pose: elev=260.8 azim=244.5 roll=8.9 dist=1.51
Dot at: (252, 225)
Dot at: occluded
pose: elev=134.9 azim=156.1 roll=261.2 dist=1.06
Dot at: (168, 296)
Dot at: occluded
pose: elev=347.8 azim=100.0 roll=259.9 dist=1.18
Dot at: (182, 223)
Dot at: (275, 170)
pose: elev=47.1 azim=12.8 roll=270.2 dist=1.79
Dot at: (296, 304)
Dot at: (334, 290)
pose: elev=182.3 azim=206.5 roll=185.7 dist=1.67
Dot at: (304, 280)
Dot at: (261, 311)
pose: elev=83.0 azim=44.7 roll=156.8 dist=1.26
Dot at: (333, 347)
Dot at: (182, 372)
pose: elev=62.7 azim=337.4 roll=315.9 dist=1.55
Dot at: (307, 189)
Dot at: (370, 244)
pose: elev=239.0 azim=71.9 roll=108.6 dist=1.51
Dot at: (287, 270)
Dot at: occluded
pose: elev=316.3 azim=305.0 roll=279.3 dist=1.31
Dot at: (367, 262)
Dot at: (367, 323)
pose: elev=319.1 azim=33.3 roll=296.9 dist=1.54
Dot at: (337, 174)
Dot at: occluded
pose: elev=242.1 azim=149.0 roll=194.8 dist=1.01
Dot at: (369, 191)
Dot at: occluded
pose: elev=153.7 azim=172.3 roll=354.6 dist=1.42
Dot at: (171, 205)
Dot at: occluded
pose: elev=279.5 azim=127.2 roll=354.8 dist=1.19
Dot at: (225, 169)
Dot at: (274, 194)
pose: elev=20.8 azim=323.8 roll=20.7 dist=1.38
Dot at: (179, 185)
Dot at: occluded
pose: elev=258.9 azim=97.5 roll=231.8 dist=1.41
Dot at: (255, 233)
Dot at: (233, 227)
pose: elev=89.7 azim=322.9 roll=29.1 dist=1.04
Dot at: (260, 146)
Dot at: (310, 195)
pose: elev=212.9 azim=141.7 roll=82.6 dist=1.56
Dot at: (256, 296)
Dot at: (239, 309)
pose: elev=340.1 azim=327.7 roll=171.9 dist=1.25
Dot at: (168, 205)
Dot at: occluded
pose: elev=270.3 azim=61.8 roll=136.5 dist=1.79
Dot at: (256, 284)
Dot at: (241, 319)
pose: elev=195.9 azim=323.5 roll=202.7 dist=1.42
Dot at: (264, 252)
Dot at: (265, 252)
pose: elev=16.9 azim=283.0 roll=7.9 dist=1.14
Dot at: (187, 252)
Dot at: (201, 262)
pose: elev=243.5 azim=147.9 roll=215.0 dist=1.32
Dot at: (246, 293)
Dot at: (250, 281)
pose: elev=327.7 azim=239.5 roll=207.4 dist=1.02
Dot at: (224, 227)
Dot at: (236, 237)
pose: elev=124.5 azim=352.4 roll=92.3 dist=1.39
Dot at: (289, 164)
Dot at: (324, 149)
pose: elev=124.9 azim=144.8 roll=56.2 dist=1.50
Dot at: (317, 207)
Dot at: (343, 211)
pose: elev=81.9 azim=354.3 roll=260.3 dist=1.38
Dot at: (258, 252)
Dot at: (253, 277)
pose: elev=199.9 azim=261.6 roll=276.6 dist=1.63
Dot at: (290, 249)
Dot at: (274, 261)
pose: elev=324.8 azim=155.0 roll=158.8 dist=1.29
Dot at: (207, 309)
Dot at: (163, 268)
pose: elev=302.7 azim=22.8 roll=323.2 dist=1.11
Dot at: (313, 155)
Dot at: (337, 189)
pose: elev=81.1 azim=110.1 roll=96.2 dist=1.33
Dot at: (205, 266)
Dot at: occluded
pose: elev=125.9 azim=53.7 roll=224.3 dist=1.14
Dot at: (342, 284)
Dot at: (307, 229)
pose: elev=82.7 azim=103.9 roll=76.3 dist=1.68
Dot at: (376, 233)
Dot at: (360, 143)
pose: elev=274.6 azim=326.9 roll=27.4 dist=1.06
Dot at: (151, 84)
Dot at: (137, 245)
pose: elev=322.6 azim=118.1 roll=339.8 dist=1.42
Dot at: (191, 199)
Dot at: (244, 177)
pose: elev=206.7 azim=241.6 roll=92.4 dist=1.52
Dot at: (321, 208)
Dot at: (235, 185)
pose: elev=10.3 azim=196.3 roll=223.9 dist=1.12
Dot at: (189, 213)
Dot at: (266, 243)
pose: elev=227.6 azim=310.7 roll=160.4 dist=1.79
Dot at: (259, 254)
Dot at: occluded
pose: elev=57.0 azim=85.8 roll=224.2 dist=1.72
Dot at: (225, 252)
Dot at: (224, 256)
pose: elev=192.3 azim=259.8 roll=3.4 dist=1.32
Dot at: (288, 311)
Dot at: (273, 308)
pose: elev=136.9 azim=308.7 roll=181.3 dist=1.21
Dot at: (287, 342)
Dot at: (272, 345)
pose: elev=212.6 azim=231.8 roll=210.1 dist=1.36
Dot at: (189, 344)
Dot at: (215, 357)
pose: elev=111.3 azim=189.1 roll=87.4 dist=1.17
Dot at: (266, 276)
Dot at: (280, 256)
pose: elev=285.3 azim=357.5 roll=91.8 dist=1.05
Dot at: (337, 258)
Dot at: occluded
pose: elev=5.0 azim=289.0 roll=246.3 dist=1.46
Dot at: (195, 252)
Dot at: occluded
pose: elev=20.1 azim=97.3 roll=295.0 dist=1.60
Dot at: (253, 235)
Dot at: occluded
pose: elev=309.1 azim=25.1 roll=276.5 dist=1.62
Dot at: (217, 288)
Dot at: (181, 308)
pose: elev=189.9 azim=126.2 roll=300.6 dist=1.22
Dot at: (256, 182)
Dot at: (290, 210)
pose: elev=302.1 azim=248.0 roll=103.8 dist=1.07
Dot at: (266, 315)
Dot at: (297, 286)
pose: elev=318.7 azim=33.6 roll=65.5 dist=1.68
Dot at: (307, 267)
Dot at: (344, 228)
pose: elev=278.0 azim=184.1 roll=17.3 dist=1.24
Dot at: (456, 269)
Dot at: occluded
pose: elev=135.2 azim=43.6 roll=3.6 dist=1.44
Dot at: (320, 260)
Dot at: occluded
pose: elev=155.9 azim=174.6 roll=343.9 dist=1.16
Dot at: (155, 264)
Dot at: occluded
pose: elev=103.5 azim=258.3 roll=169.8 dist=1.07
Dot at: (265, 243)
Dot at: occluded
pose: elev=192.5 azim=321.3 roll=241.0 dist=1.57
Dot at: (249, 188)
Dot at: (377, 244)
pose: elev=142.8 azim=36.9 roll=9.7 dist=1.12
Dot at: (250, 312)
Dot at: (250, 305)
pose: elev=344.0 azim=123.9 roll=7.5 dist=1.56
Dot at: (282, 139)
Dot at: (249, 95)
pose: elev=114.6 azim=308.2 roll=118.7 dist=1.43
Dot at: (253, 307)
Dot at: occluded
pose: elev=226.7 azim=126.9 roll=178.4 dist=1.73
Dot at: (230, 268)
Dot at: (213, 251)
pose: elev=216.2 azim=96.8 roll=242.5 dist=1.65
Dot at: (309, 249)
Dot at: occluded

++++++

▶ Given problem
Can you reproduce every line of the records above, word for word and with nothing changed?

▶ Completed exercise
pose: elev=260.8 azim=244.5 roll=8.9 dist=1.51
Dot at: (252, 225)
Dot at: occluded
pose: elev=134.9 azim=156.1 roll=261.2 dist=1.06
Dot at: (168, 296)
Dot at: occluded
pose: elev=347.8 azim=100.0 roll=259.9 dist=1.18
Dot at: (182, 223)
Dot at: (275, 170)
pose: elev=47.1 azim=12.8 roll=270.2 dist=1.79
Dot at: (296, 304)
Dot at: (334, 290)
pose: elev=182.3 azim=206.5 roll=185.7 dist=1.67
Dot at: (304, 280)
Dot at: (261, 311)
pose: elev=83.0 azim=44.7 roll=156.8 dist=1.26
Dot at: (333, 347)
Dot at: (182, 372)
pose: elev=62.7 azim=337.4 roll=315.9 dist=1.55
Dot at: (307, 189)
Dot at: (370, 244)
pose: elev=239.0 azim=71.9 roll=108.6 dist=1.51
Dot at: (287, 270)
Dot at: occluded
pose: elev=316.3 azim=305.0 roll=279.3 dist=1.31
Dot at: (367, 262)
Dot at: (367, 323)
pose: elev=319.1 azim=33.3 roll=296.9 dist=1.54
Dot at: (337, 174)
Dot at: occluded
pose: elev=242.1 azim=149.0 roll=194.8 dist=1.01
Dot at: (369, 191)
Dot at: occluded
pose: elev=153.7 azim=172.3 roll=354.6 dist=1.42
Dot at: (171, 205)
Dot at: occluded
pose: elev=279.5 azim=127.2 roll=354.8 dist=1.19
Dot at: (225, 169)
Dot at: (274, 194)
pose: elev=20.8 azim=323.8 roll=20.7 dist=1.38
Dot at: (179, 185)
Dot at: occluded
pose: elev=258.9 azim=97.5 roll=231.8 dist=1.41
Dot at: (255, 233)
Dot at: (233, 227)
pose: elev=89.7 azim=322.9 roll=29.1 dist=1.04
Dot at: (260, 146)
Dot at: (310, 195)
pose: elev=212.9 azim=141.7 roll=82.6 dist=1.56
Dot at: (256, 296)
Dot at: (239, 309)
pose: elev=340.1 azim=327.7 roll=171.9 dist=1.25
Dot at: (168, 205)
Dot at: occluded
pose: elev=270.3 azim=61.8 roll=136.5 dist=1.79
Dot at: (256, 284)
Dot at: (241, 319)
pose: elev=195.9 azim=323.5 roll=202.7 dist=1.42
Dot at: (264, 252)
Dot at: (265, 252)
pose: elev=16.9 azim=283.0 roll=7.9 dist=1.14
Dot at: (187, 252)
Dot at: (201, 262)
pose: elev=243.5 azim=147.9 roll=215.0 dist=1.32
Dot at: (246, 293)
Dot at: (250, 281)
pose: elev=327.7 azim=239.5 roll=207.4 dist=1.02
Dot at: (224, 227)
Dot at: (236, 237)
pose: elev=124.5 azim=352.4 roll=92.3 dist=1.39
Dot at: (289, 164)
Dot at: (324, 149)
pose: elev=124.9 azim=144.8 roll=56.2 dist=1.50
Dot at: (317, 207)
Dot at: (343, 211)
pose: elev=81.9 azim=354.3 roll=260.3 dist=1.38
Dot at: (258, 252)
Dot at: (253, 277)
pose: elev=199.9 azim=261.6 roll=276.6 dist=1.63
Dot at: (290, 249)
Dot at: (274, 261)
pose: elev=324.8 azim=155.0 roll=158.8 dist=1.29
Dot at: (207, 309)
Dot at: (163, 268)
pose: elev=302.7 azim=22.8 roll=323.2 dist=1.11
Dot at: (313, 155)
Dot at: (337, 189)
pose: elev=81.1 azim=110.1 roll=96.2 dist=1.33
Dot at: (205, 266)
Dot at: occluded
pose: elev=125.9 azim=53.7 roll=224.3 dist=1.14
Dot at: (342, 284)
Dot at: (307, 229)
pose: elev=82.7 azim=103.9 roll=76.3 dist=1.68
Dot at: (376, 233)
Dot at: (360, 143)
pose: elev=274.6 azim=326.9 roll=27.4 dist=1.06
Dot at: (151, 84)
Dot at: (137, 245)
pose: elev=322.6 azim=118.1 roll=339.8 dist=1.42
Dot at: (191, 199)
Dot at: (244, 177)
pose: elev=206.7 azim=241.6 roll=92.4 dist=1.52
Dot at: (321, 208)
Dot at: (235, 185)
pose: elev=10.3 azim=196.3 roll=223.9 dist=1.12
Dot at: (189, 213)
Dot at: (266, 243)
pose: elev=227.6 azim=310.7 roll=160.4 dist=1.79
Dot at: (259, 254)
Dot at: occluded
pose: elev=57.0 azim=85.8 roll=224.2 dist=1.72
Dot at: (225, 252)
Dot at: (224, 256)
pose: elev=192.3 azim=259.8 roll=3.4 dist=1.32
Dot at: (288, 311)
Dot at: (273, 308)
pose: elev=136.9 azim=308.7 roll=181.3 dist=1.21
Dot at: (287, 342)
Dot at: (272, 345)
pose: elev=212.6 azim=231.8 roll=210.1 dist=1.36
Dot at: (189, 344)
Dot at: (215, 357)
pose: elev=111.3 azim=189.1 roll=87.4 dist=1.17
Dot at: (266, 276)
Dot at: (280, 256)
pose: elev=285.3 azim=357.5 roll=91.8 dist=1.05
Dot at: (337, 258)
Dot at: occluded
pose: elev=5.0 azim=289.0 roll=246.3 dist=1.46
Dot at: (195, 252)
Dot at: occluded
pose: elev=20.1 azim=97.3 roll=295.0 dist=1.60
Dot at: (253, 235)
Dot at: occluded
pose: elev=309.1 azim=25.1 roll=276.5 dist=1.62
Dot at: (217, 288)
Dot at: (181, 308)
pose: elev=189.9 azim=126.2 roll=300.6 dist=1.22
Dot at: (256, 182)
Dot at: (290, 210)
pose: elev=302.1 azim=248.0 roll=103.8 dist=1.07
Dot at: (266, 315)
Dot at: (297, 286)
pose: elev=318.7 azim=33.6 roll=65.5 dist=1.68
Dot at: (307, 267)
Dot at: (344, 228)
pose: elev=278.0 azim=184.1 roll=17.3 dist=1.24
Dot at: (456, 269)
Dot at: occluded
pose: elev=135.2 azim=43.6 roll=3.6 dist=1.44
Dot at: (320, 260)
Dot at: occluded
pose: elev=155.9 azim=174.6 roll=343.9 dist=1.16
Dot at: (155, 264)
Dot at: occluded
pose: elev=103.5 azim=258.3 roll=169.8 dist=1.07
Dot at: (265, 243)
Dot at: occluded
pose: elev=192.5 azim=321.3 roll=241.0 dist=1.57
Dot at: (249, 188)
Dot at: (377, 244)
pose: elev=142.8 azim=36.9 roll=9.7 dist=1.12
Dot at: (250, 312)
Dot at: (250, 305)
pose: elev=344.0 azim=123.9 roll=7.5 dist=1.56
Dot at: (282, 139)
Dot at: (249, 95)
pose: elev=114.6 azim=308.2 roll=118.7 dist=1.43
Dot at: (253, 307)
Dot at: occluded
pose: elev=226.7 azim=126.9 roll=178.4 dist=1.73
Dot at: (230, 268)
Dot at: (213, 251)
pose: elev=216.2 azim=96.8 roll=242.5 dist=1.65
Dot at: (309, 249)
Dot at: occluded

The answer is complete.